Customer centricity is founded on three essential building blocks — and all three need to work together to generate customer engagement and loyalty.

1. Get their individual attention

If you want to get a consumer’s attention, speak to her about the things she cares about. You don’t want to push children’s toys to someone whose children are out of the home. Likewise, you’ll have limited success pitching camping gear to someone with a Woody Allen-type phobia about the wilderness.

Get to know your customers as individuals, not as marketing segments. Learn about their preferences, hobbies, and favorite vacation spots. This requires a 360-degree view of the customer based on deterministic behaviors and interests from your direct interactions with each individual and using those insights to communicate deals and information that perk up their ears.

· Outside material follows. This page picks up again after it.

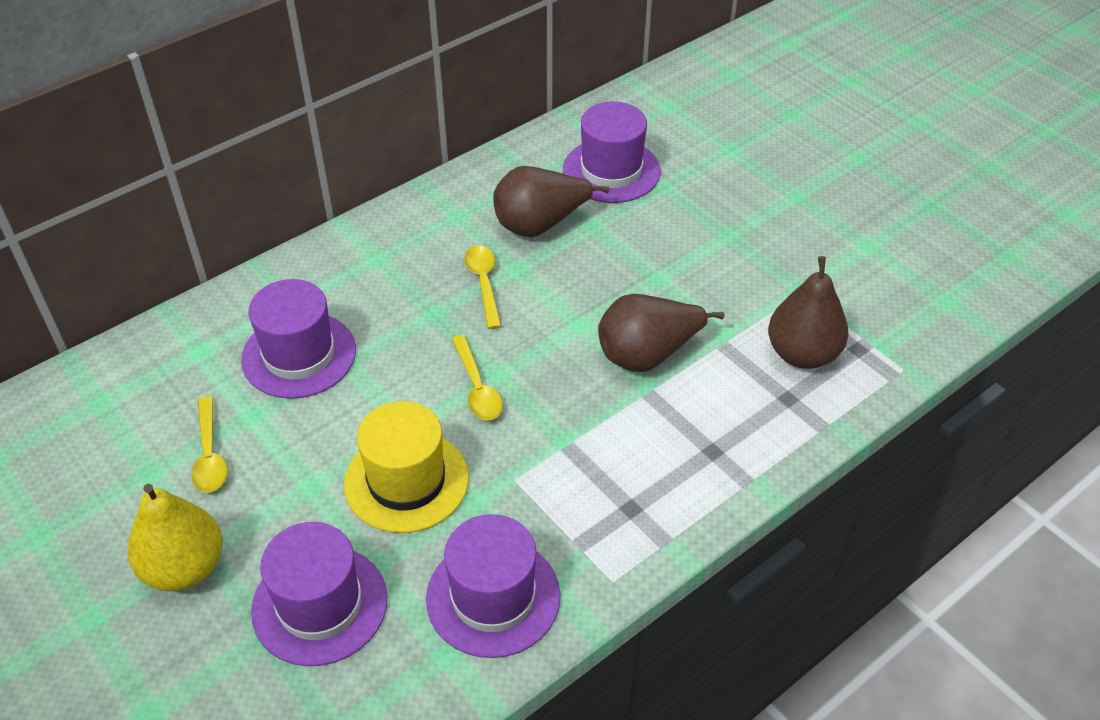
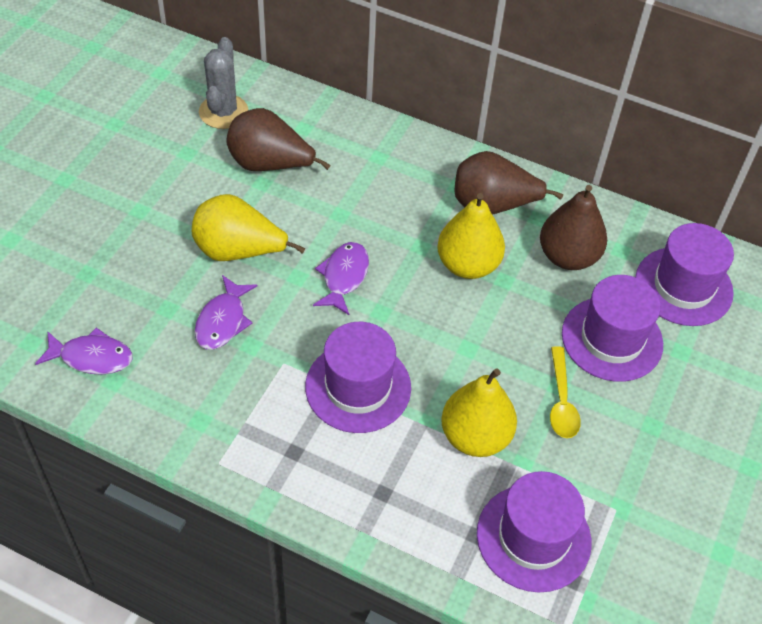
grey cactus: none = 0 -> [199,37,248,129] = 1
purple fish: none = 0 -> [35,328,133,375] [194,275,257,350] [313,242,369,315] = 3
yellow hat: [344,401,469,533] = 1 -> none = 0
yellow pear: [128,484,223,591] = 1 -> [192,194,305,261] [437,193,505,279] [441,368,517,457] = 3
yellow spoon: [191,396,228,493] [451,335,503,420] [464,245,502,329] = 3 -> [550,346,581,438] = 1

The Clymb, an Internet Retailer Top 500 company, recently increased email revenue by 71 percent and revenue per send by 175 percent by combining their email and onsite data to serve personalized email recommendations and advance segmentation by predicting which customers will purchase in the next 24 hours and 7 days. They’re proving that treating customers as individuals delivers significant revenue.

2. Add value

People like to feel like they’re getting their money’s worth, whether it’s buying something on sale or receiving exceptional customer experience. Good value equals a high quality product, an item that ships right away, and addressing customer concerns promptly without having to ask the same questions over and over —  it converys that you know them and their history.

It also means standing behind your product, solving customer problems at every stage of the game, whether it’s in processing a return, locating a hard-to-find item, or understanding what a customer’s interests are so you can deliver personalized and appropriate offers in your ongoing marketing efforts.

3. Be consistent

Consistency is probably one of the biggest challenges brands now face. Today, consumers interact with brands through a multitude of channels and devices. A consumer might be watching an ad for a product on TV while simultaneously doing research on a laptop to learn more about that product or to find the best price.

Your job as a brand is to deliver an experience that is seamless across all those channels. Whether you’re engaging with a customer through your website, email, or push notifications from a mobile app, the messages you send out should be clear, consistent, and all based on a single view of the customer.

“It’s not about looking at this vast trove of data out there and trying to find the little signals that personalize the experience,” says Capel. “It’s about the depth and the quality of the data that exists on the individual customer and having the systems in place to act on it that makes a difference and creates competitive advantage.”

Putting your customers first means characterizing them as more than just a transaction. It means learning about each customer individually and basing a relevant, valuable, and consistent strategy around that. By fostering a dialog with customers, smart brands can ensure their customers will return again — and again.